■ **EXERCISE**: Transcribe the data below verbatim from the line with "scan the file." to the line with "resource does not". Include both of those lines.

■ **EXERCISE INPUTS**:
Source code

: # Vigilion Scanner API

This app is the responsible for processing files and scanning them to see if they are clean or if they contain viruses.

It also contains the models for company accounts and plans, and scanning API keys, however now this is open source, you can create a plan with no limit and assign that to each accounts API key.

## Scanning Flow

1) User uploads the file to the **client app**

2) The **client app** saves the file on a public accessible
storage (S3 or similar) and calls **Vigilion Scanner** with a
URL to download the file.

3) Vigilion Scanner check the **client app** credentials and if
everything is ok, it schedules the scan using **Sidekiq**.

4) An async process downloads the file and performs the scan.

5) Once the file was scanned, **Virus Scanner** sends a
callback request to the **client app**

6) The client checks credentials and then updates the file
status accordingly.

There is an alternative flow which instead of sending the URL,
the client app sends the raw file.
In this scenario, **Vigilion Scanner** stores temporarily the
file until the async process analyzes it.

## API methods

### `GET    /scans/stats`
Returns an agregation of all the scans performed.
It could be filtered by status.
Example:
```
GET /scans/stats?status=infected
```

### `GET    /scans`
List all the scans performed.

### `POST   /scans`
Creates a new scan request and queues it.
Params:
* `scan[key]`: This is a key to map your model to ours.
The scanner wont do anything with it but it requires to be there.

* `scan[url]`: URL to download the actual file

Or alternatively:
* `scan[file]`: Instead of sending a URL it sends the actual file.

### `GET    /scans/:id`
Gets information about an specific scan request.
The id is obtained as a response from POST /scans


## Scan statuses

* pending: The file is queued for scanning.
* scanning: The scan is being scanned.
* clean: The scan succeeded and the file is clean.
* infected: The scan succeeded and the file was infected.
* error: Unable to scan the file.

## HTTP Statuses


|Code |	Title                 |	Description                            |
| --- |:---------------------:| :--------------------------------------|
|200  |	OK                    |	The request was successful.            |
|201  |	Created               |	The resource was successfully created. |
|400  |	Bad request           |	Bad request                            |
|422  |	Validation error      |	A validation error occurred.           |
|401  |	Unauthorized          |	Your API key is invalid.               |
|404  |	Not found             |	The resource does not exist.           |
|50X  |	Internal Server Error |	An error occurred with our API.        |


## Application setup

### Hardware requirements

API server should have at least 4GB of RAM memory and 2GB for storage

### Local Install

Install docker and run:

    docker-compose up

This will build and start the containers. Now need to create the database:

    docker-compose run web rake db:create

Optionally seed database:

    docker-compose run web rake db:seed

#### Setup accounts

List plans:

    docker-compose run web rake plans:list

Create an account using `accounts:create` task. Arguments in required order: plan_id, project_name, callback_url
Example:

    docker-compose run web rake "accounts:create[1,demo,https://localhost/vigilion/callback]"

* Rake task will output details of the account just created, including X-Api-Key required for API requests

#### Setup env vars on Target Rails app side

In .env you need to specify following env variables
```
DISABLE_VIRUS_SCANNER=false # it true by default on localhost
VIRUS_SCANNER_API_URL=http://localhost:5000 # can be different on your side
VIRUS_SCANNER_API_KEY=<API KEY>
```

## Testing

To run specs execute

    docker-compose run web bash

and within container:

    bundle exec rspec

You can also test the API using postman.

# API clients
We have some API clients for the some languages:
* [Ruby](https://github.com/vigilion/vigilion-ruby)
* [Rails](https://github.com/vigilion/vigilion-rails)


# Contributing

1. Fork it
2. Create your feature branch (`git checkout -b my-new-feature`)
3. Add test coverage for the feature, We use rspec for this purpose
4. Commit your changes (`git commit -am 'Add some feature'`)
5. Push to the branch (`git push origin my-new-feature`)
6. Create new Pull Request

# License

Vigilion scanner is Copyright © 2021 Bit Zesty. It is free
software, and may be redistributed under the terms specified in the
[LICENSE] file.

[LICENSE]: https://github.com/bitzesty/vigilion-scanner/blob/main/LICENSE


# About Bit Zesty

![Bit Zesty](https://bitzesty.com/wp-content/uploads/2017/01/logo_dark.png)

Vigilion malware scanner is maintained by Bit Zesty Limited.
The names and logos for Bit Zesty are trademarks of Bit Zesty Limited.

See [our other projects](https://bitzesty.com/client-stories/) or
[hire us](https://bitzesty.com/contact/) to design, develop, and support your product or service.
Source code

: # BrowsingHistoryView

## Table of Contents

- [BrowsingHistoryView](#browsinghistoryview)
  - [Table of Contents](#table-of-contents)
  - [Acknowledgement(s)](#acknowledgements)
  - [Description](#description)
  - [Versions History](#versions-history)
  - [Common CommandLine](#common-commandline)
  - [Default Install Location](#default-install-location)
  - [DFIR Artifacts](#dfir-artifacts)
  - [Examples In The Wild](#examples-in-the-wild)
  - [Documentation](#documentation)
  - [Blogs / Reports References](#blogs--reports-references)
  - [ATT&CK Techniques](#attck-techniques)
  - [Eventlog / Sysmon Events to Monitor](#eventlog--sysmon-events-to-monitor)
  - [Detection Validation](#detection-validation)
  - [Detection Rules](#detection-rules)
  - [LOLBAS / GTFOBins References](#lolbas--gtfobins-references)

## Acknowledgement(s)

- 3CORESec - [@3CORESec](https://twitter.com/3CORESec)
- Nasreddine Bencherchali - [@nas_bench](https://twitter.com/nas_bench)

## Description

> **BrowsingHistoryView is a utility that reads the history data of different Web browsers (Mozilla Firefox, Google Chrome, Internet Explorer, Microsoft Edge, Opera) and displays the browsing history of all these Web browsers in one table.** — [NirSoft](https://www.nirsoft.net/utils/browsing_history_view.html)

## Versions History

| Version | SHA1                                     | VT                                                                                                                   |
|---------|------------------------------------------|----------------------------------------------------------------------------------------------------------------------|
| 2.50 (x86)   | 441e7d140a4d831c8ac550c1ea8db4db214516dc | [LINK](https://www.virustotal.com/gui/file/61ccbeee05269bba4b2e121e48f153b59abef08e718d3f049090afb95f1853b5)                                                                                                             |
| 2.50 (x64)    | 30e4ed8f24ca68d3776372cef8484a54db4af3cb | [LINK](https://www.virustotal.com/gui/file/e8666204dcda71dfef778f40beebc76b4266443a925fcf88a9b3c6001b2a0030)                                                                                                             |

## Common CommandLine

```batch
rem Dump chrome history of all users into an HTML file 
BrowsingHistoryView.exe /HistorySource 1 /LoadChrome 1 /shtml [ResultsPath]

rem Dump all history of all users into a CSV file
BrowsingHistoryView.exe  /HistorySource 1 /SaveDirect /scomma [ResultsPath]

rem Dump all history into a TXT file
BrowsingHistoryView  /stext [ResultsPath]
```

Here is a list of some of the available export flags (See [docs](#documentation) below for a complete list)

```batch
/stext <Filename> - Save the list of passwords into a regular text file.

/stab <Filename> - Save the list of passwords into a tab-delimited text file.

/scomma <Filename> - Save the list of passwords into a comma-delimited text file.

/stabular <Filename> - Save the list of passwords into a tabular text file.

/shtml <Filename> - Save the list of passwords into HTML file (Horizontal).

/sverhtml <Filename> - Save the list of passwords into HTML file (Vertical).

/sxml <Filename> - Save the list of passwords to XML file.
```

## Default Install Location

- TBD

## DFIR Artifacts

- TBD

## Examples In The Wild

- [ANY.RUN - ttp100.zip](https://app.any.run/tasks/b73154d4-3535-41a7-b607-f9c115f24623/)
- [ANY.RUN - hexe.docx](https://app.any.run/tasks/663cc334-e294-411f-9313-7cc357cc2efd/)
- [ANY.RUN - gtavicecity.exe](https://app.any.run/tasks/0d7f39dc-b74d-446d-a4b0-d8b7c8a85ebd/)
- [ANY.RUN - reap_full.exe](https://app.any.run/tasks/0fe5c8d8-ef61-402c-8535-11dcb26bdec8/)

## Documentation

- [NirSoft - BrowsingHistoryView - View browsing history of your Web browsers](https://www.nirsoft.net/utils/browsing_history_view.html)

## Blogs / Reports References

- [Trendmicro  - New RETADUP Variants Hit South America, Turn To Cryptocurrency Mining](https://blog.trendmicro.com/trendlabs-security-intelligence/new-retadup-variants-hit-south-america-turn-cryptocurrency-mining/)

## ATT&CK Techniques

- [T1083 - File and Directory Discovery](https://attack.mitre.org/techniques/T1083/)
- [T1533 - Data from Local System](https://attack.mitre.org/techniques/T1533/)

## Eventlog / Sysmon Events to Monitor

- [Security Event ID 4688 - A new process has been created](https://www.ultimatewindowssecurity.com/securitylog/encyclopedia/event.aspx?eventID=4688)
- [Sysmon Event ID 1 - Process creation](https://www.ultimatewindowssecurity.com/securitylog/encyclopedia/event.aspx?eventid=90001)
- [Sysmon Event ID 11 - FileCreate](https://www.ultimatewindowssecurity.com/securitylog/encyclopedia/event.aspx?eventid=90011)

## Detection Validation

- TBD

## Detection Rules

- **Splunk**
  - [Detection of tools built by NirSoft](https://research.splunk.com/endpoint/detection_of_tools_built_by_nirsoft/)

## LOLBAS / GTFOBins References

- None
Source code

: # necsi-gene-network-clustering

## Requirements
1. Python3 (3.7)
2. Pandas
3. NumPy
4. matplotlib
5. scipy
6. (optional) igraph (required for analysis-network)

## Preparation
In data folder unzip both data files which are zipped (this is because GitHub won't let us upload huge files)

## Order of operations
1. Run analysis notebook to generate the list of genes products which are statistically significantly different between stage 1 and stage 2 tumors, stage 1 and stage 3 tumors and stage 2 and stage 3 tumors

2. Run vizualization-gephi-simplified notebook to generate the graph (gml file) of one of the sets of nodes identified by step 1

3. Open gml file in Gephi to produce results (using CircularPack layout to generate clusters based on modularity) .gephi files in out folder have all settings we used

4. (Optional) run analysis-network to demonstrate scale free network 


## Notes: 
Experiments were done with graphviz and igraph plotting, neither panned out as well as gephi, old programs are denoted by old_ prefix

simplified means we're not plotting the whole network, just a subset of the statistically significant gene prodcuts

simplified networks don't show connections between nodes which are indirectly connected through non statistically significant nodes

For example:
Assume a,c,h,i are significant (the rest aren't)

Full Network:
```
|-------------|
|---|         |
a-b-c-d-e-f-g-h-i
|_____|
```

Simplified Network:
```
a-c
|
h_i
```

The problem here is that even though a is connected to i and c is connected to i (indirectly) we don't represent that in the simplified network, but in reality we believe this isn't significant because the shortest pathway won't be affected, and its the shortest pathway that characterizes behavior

■ **RESULT**:
* error: Unable to scan the file.

## HTTP Statuses


|Code |	Title                 |	Description                            |
| --- |:---------------------:| :--------------------------------------|
|200  |	OK                    |	The request was successful.            |
|201  |	Created               |	The resource was successfully created. |
|400  |	Bad request           |	Bad request                            |
|422  |	Validation error      |	A validation error occurred.           |
|401  |	Unauthorized          |	Your API key is invalid.               |
|404  |	Not found             |	The resource does not exist.           |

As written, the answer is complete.